- **DIRECTIONS**: In your copy of the entries below, keep every word exactly and leave out all images.

- **DATA FOR REVIEW**:
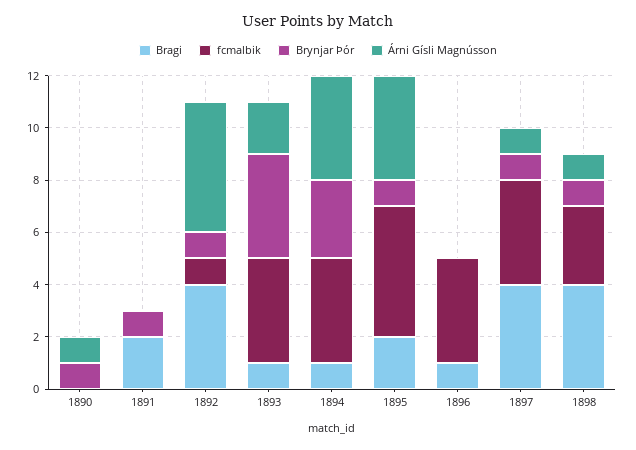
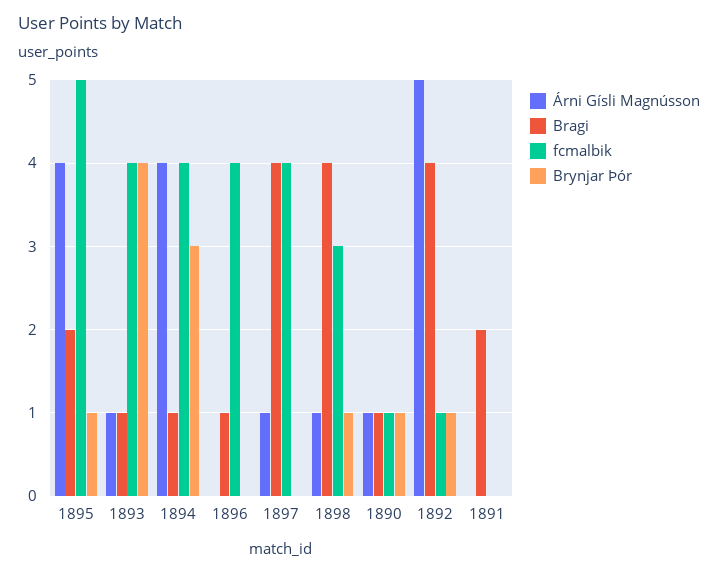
  {
    "Bragi": {
-     "1890": 0,
+     "1890": 1,
      "1891": 2,
      "1892": 4,
      "1893": 1,
      "1894": 1,
      "1895": 2,
      "1896": 1,
      "1897": 4,
      "1898": 4
    },
    "fcmalbik": {
-     "1890": 0,
+     "1890": 1,
      "1891": 0,
      "1892": 1,
      "1893": 4,
      "1894": 4,
      "1895": 5,
      "1896": 4,
      "1897": 4,
      "1898": 3
    },
    "Brynjar Þór": {
      "1890": 1,
-     "1891": 1,
+     "1891": 0,
      "1892": 1,
      "1893": 4,
      "1894": 3,
      "1895": 1,
      "1896": 0,
-     "1897": 1,
+     "1897": 0,
      "1898": 1
    },
    "Árni Gísli Magnússon": {
      "1890": 1,
      "1891": 0,
      "1892": 5,
-     "1893": 2,
+     "1893": 1,
      "1894": 4,
      "1895": 4,
      "1896": 0,
      "1897": 1,
      "1898": 1
    }
  }

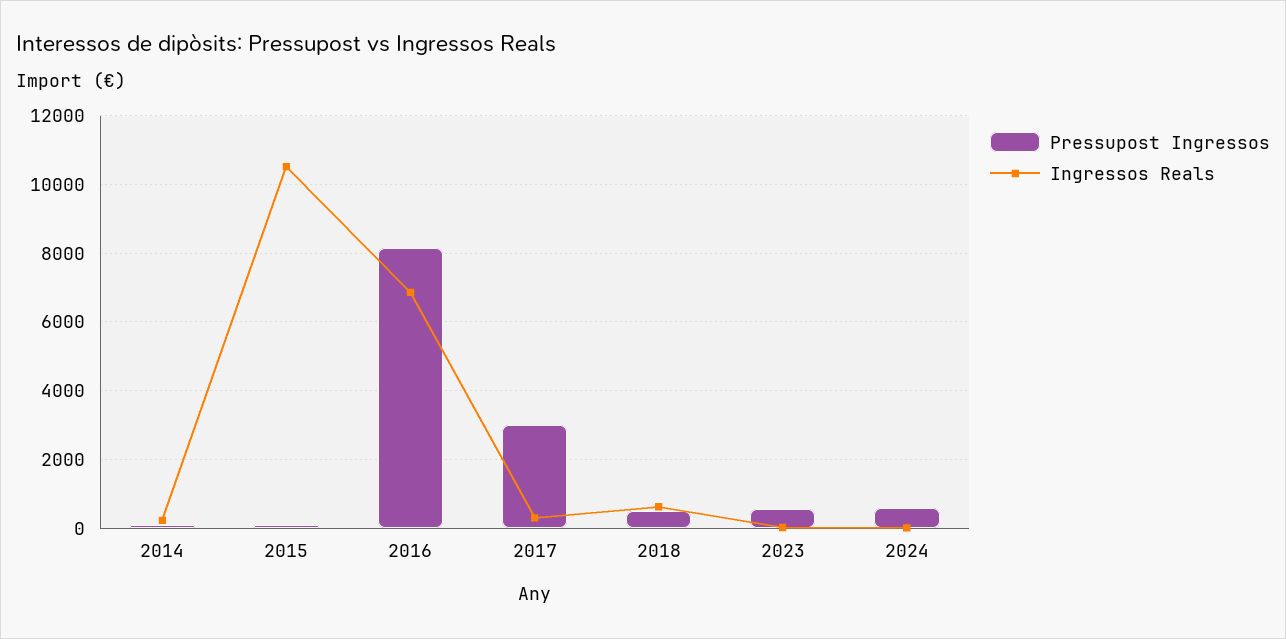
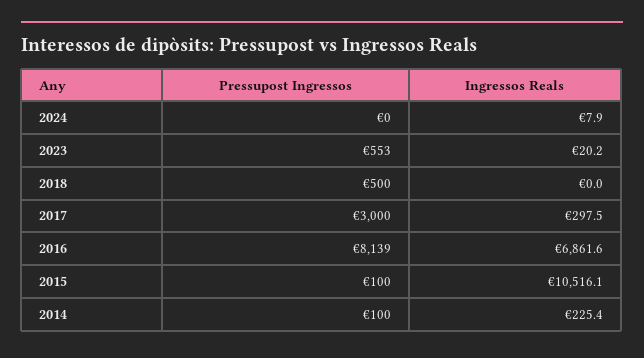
  {
    "Pressupost Ingressos": {
      "2014": 100,
      "2015": 100,
      "2016": 8139,
      "2017": 3000,
      "2018": 500,
      "2023": 553,
-     "2024": 600
+     "2024": 0
    },
    "Ingressos Reals": {
      "2014": 225.4,
      "2015": 10516.1,
      "2016": 6861.6,
      "2017": 297.5,
-     "2018": 600,
+     "2018": 0,
      "2023": 20.2,
      "2024": 7.9
    }
  }

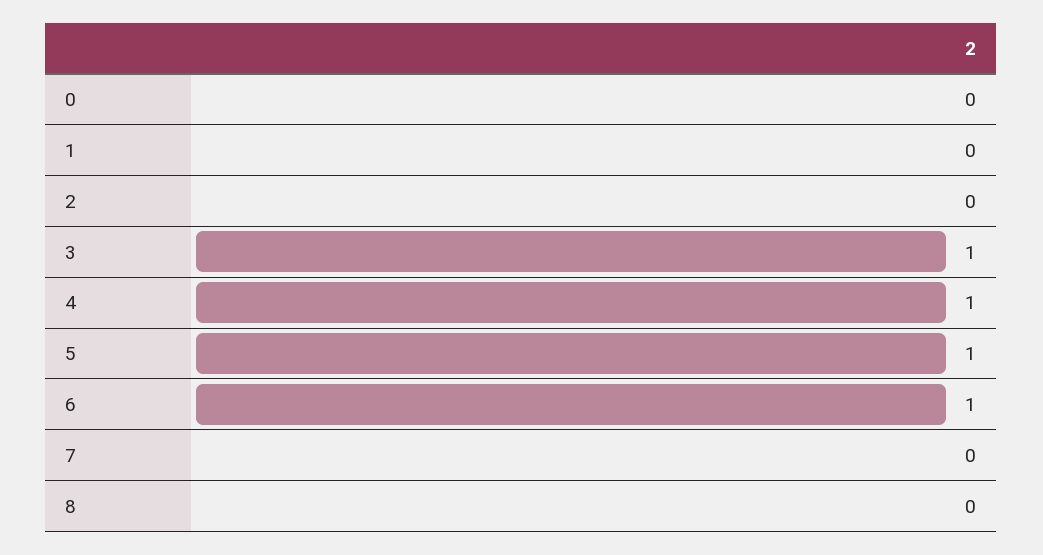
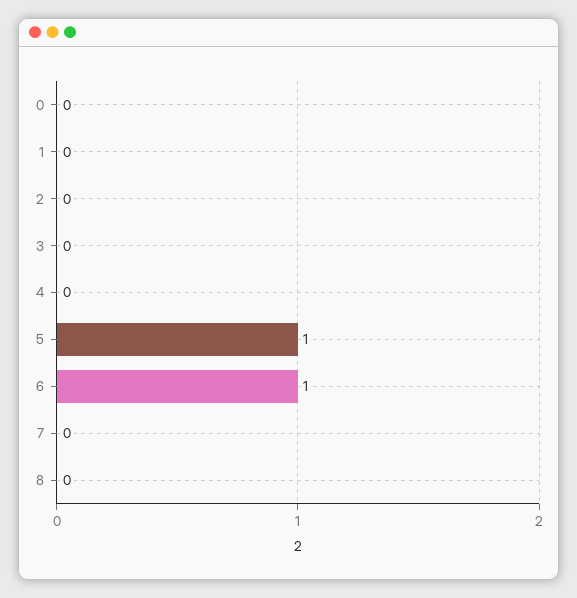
  {
    "0": 0,
    "1": 0,
    "2": 0,
-   "3": 1,
+   "3": 0,
-   "4": 1,
+   "4": 0,
    "5": 1,
    "6": 1,
    "7": 0,
    "8": 0
  }

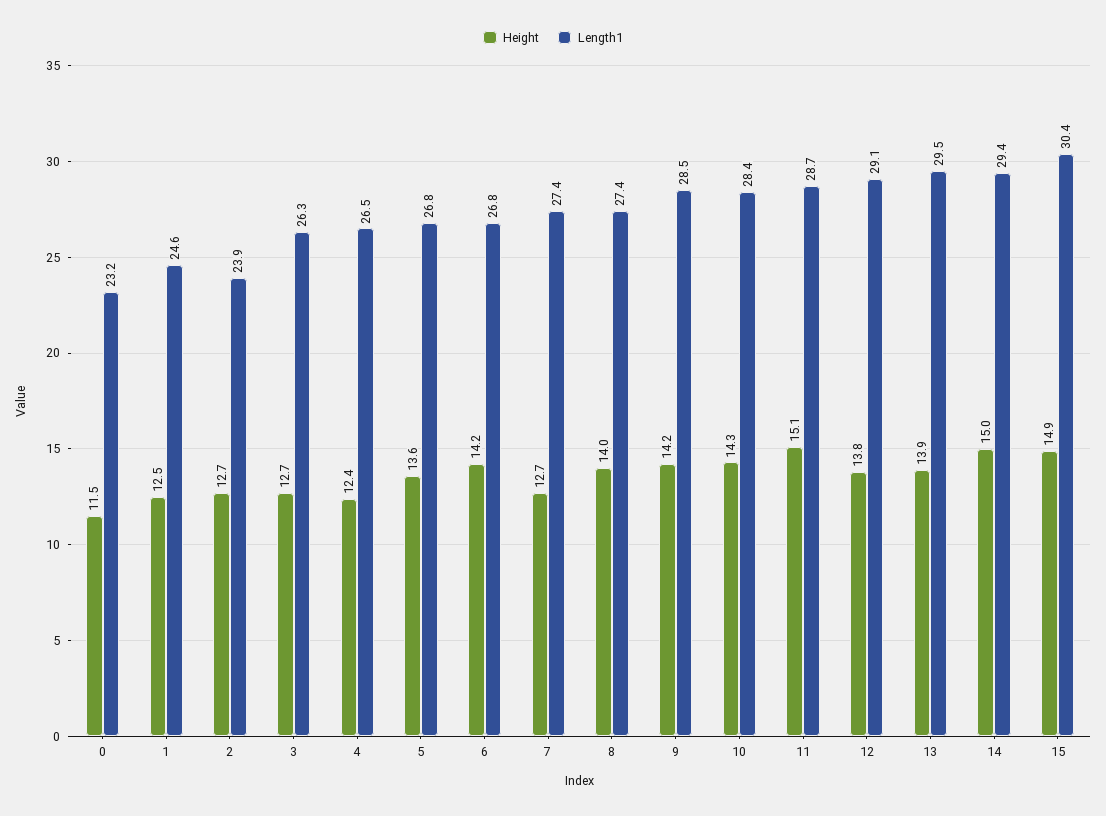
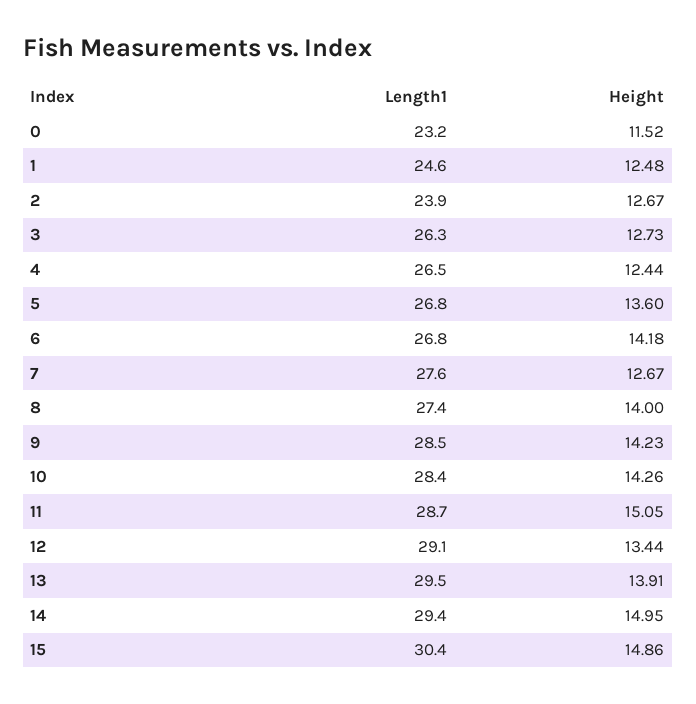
  {
    "Height": {
      "0": 11.52,
      "1": 12.48,
      "2": 12.67,
      "3": 12.73,
      "4": 12.44,
      "5": 13.6,
      "6": 14.18,
      "7": 12.67,
      "8": 14,
      "9": 14.23,
      "10": 14.26,
      "11": 15.05,
-     "12": 13.8,
+     "12": 13.44,
      "13": 13.91,
      "14": 14.95,
      "15": 14.86
    },
    "Length1": {
      "0": 23.2,
      "1": 24.6,
      "2": 23.9,
      "3": 26.3,
      "4": 26.5,
      "5": 26.8,
      "6": 26.8,
-     "7": 27.4,
+     "7": 27.6,
      "8": 27.4,
      "9": 28.5,
      "10": 28.4,
      "11": 28.7,
      "12": 29.1,
      "13": 29.5,
      "14": 29.4,
      "15": 30.4
    }
  }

- **EXPECTED ANSWER**:
  {
    "Bragi": {
-     "1890": 0,
+     "1890": 1,
      "1891": 2,
      "1892": 4,
      "1893": 1,
      "1894": 1,
      "1895": 2,
      "1896": 1,
      "1897": 4,
      "1898": 4
    },
    "fcmalbik": {
-     "1890": 0,
+     "1890": 1,
      "1891": 0,
      "1892": 1,
      "1893": 4,
      "1894": 4,
      "1895": 5,
      "1896": 4,
      "1897": 4,
      "1898": 3
    },
    "Brynjar Þór": {
      "1890": 1,
-     "1891": 1,
+     "1891": 0,
      "1892": 1,
      "1893": 4,
      "1894": 3,
      "1895": 1,
      "1896": 0,
-     "1897": 1,
+     "1897": 0,
      "1898": 1
    },
    "Árni Gísli Magnússon": {
      "1890": 1,
      "1891": 0,
      "1892": 5,
-     "1893": 2,
+     "1893": 1,
      "1894": 4,
      "1895": 4,
      "1896": 0,
      "1897": 1,
      "1898": 1
    }
  }

  {
    "Pressupost Ingressos": {
      "2014": 100,
      "2015": 100,
      "2016": 8139,
      "2017": 3000,
      "2018": 500,
      "2023": 553,
-     "2024": 600
+     "2024": 0
    },
    "Ingressos Reals": {
      "2014": 225.4,
      "2015": 10516.1,
      "2016": 6861.6,
      "2017": 297.5,
-     "2018": 600,
+     "2018": 0,
      "2023": 20.2,
      "2024": 7.9
    }
  }

  {
    "0": 0,
    "1": 0,
    "2": 0,
-   "3": 1,
+   "3": 0,
-   "4": 1,
+   "4": 0,
    "5": 1,
    "6": 1,
    "7": 0,
    "8": 0
  }

  {
    "Height": {
      "0": 11.52,
      "1": 12.48,
      "2": 12.67,
      "3": 12.73,
      "4": 12.44,
      "5": 13.6,
      "6": 14.18,
      "7": 12.67,
      "8": 14,
      "9": 14.23,
      "10": 14.26,
      "11": 15.05,
-     "12": 13.8,
+     "12": 13.44,
      "13": 13.91,
      "14": 14.95,
      "15": 14.86
    },
    "Length1": {
      "0": 23.2,
      "1": 24.6,
      "2": 23.9,
      "3": 26.3,
      "4": 26.5,
      "5": 26.8,
      "6": 26.8,
-     "7": 27.4,
+     "7": 27.6,
      "8": 27.4,
      "9": 28.5,
      "10": 28.4,
      "11": 28.7,
      "12": 29.1,
      "13": 29.5,
      "14": 29.4,
      "15": 30.4
    }
  }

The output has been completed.